Sergeant First Class Bill Shortino
831st DDST / US Army
Forward Operating Base Salerno, Afghanistan"
http://www.kunstler.com/Grunt_shortino2010.html
Since we're fighting everyone in that country except President Karzai we need to leave. Now. The effort there is not worth one American life. Nation building is not what our service men and women signed up for.
Our service men and women swore to protect the Constitution against all enemies foreign and domestic.
It is impossible to prove to any sane individual that Afghanistan poses any threat to either this country or to the Constitution.
I can only think of two wars since 1776 that meet the requirements of that oath. Our War of Independence and the War of 1812.
Our Indian wars didn't nor did our wars with Mexico nor did the Civil War nor did WW1 nor did WW2 nor did the Korean War nor did the Vietnam War nor did the invasion of Grenada nor did the invasion of Panama nor did the Iraqi war and nor does the current war in Afghanistan. Nor did the Spanish-American War nor did the Philippine Insurrection nor the Boxer Rebellion in China nor did the interventions in Nicaragua, Panama, The Dominican Republic, Cuba, Mexico and Haiti.

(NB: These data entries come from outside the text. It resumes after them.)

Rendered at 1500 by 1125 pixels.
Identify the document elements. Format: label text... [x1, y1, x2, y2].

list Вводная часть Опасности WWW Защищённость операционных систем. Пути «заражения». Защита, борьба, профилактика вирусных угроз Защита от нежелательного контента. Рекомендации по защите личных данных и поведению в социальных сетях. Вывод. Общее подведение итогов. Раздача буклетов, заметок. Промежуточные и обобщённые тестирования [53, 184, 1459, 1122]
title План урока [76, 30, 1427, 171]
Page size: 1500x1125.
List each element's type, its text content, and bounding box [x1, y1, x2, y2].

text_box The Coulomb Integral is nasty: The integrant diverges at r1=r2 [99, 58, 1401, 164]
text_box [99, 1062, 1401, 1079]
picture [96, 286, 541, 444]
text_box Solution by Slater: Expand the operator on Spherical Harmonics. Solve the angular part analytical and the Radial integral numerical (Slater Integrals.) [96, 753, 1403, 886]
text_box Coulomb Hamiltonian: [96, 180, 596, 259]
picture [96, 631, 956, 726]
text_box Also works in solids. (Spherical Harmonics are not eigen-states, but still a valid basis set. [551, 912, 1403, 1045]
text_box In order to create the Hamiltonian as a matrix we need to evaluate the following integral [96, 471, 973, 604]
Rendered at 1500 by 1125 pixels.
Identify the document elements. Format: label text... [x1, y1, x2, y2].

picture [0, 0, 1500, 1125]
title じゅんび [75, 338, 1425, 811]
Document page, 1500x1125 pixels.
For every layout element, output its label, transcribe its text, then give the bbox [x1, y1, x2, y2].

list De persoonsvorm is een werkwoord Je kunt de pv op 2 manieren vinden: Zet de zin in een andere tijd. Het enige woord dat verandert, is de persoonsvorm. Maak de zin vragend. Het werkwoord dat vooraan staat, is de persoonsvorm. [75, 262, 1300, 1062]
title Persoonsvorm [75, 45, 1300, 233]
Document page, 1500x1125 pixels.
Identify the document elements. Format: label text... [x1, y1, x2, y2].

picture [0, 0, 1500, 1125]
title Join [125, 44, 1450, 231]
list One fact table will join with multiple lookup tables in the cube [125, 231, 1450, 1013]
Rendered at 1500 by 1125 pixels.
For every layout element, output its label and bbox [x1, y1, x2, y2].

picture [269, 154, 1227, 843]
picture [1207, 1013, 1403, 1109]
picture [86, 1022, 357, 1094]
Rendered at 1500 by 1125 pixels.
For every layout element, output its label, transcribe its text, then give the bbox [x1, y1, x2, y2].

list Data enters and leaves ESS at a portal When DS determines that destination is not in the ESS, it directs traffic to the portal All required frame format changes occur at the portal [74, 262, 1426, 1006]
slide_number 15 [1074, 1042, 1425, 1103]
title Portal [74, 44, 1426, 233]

The Civil War is debatable and I will gladly debate that with anyone who wishes.
Yes I am opinionated. There are way too many Armstrongs that gave their last full measure fighting in wars way way outside the oath they took.
The last threat to our beloved Constitution was the War of 1812. All that followed were costly folly.
Posted by: Richard Armstrong | 01 June 2010 at 01:09 AM
Postscript to my previous post.
The United States was indeed attacked by both the Germans and the Japanese in WWII.
I did not mean that the US should not respond when attacked.
My comments were meant to show how Washington burns up American service men and women for reasons of their own that do not necessarily protect the Constitution.
I believe this is what is meant by the term "cannon fodder."